# SOURCE DATA

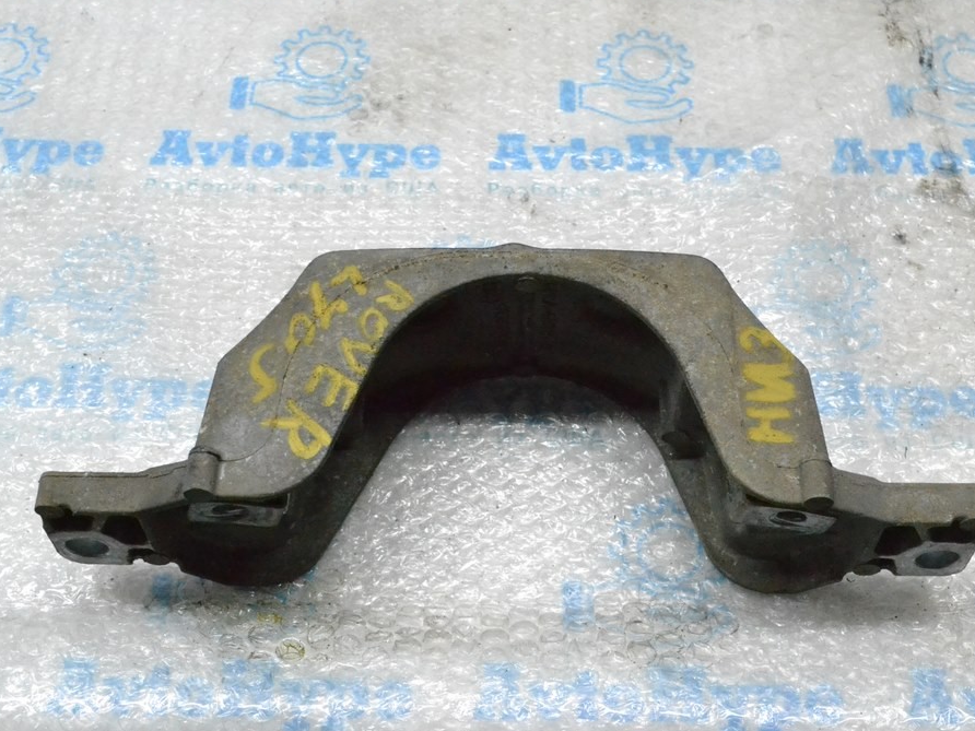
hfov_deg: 36.2
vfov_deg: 27.5
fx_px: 1493
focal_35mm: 53
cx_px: 502
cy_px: 360
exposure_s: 1/160
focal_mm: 32
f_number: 11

# JOB ITEM
Word for word, quote the lines from the line containing "fx_px: 1493" through the end of the material, both included, and nothing else.

# TASK RESULT
fx_px: 1493
focal_35mm: 53
cx_px: 502
cy_px: 360
exposure_s: 1/160
focal_mm: 32
f_number: 11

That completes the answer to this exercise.